Problem description
Every record should be written out exactly, with the pictures left out.

Input records START

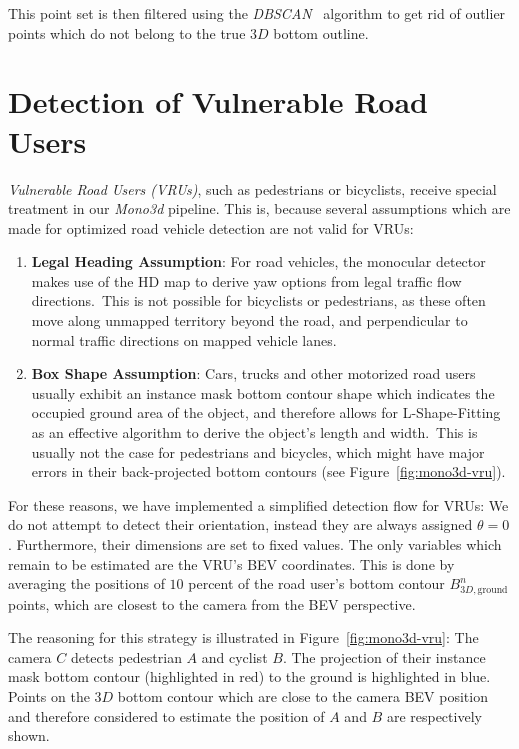 This point set is then filtered using the \textit{DBSCAN}~\cite{schubert2017dbscan} algorithm to get rid of outlier points which do not belong to the true $3D$ bottom outline.

\section{Detection of Vulnerable Road Users}
\label{sec:pedcyc}

\textit{Vulnerable Road Users (VRUs)}, such as pedestrians or bicyclists, receive special treatment in our \textit{Mono3d} pipeline.
This is, because several assumptions which are made for optimized road vehicle detection are not valid for VRUs:

\begin{enumerate}
    \item \textbf{Legal Heading Assumption}: For road vehicles, the monocular detector makes use of the HD map to derive yaw options from legal traffic flow directions.\ This is not possible for bicyclists or pedestrians, as these often move along unmapped territory beyond the road, and perpendicular to normal traffic directions on mapped vehicle lanes.
    \item \textbf{Box Shape Assumption}: Cars, trucks and other motorized road users usually exhibit an instance mask bottom contour shape which indicates the occupied ground area of the object, and therefore allows for L-Shape-Fitting as an effective algorithm to derive the object's length and width.\ This is usually not the case for pedestrians and bicycles, which might have major errors in their back-projected bottom contours (see Figure~\ref{fig:mono3d-vru}).
\end{enumerate}

For these reasons, we have implemented a simplified detection flow for VRUs: We do not attempt to detect their orientation, instead they are always assigned $\theta=0$.
Furthermore, their dimensions are set to fixed values.
The only variables which remain to be estimated are the VRU's BEV coordinates.
This is done by averaging the positions of $10$ percent of the road user's bottom contour $B^n_{3D,\text{ground}}$ points, which are closest to the camera from the BEV perspective.

The reasoning for this strategy is illustrated in Figure~\ref{fig:mono3d-vru}:
The camera $C$ detects pedestrian $A$ and cyclist $B$.
The projection of their instance mask bottom contour (highlighted in red) to the ground is highlighted in blue.
Points on the $3D$ bottom contour which are close to the camera BEV position and therefore considered to estimate the position of $A$ and $B$ are respectively shown.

Input records END

Answer to the problem
 This point set is then filtered using the \textit{DBSCAN}~\cite{schubert2017dbscan} algorithm to get rid of outlier points which do not belong to the true $3D$ bottom outline.

\section{Detection of Vulnerable Road Users}
\label{sec:pedcyc}

\textit{Vulnerable Road Users (VRUs)}, such as pedestrians or bicyclists, receive special treatment in our \textit{Mono3d} pipeline.
This is, because several assumptions which are made for optimized road vehicle detection are not valid for VRUs:

\begin{enumerate}
    \item \textbf{Legal Heading Assumption}: For road vehicles, the monocular detector makes use of the HD map to derive yaw options from legal traffic flow directions.\ This is not possible for bicyclists or pedestrians, as these often move along unmapped territory beyond the road, and perpendicular to normal traffic directions on mapped vehicle lanes.
    \item \textbf{Box Shape Assumption}: Cars, trucks and other motorized road users usually exhibit an instance mask bottom contour shape which indicates the occupied ground area of the object, and therefore allows for L-Shape-Fitting as an effective algorithm to derive the object's length and width.\ This is usually not the case for pedestrians and bicycles, which might have major errors in their back-projected bottom contours (see Figure~\ref{fig:mono3d-vru}).
\end{enumerate}

For these reasons, we have implemented a simplified detection flow for VRUs: We do not attempt to detect their orientation, instead they are always assigned $\theta=0$.
Furthermore, their dimensions are set to fixed values.
The only variables which remain to be estimated are the VRU's BEV coordinates.
This is done by averaging the positions of $10$ percent of the road user's bottom contour $B^n_{3D,\text{ground}}$ points, which are closest to the camera from the BEV perspective.

The reasoning for this strategy is illustrated in Figure~\ref{fig:mono3d-vru}:
The camera $C$ detects pedestrian $A$ and cyclist $B$.
The projection of their instance mask bottom contour (highlighted in red) to the ground is highlighted in blue.
Points on the $3D$ bottom contour which are close to the camera BEV position and therefore considered to estimate the position of $A$ and $B$ are respectively shown.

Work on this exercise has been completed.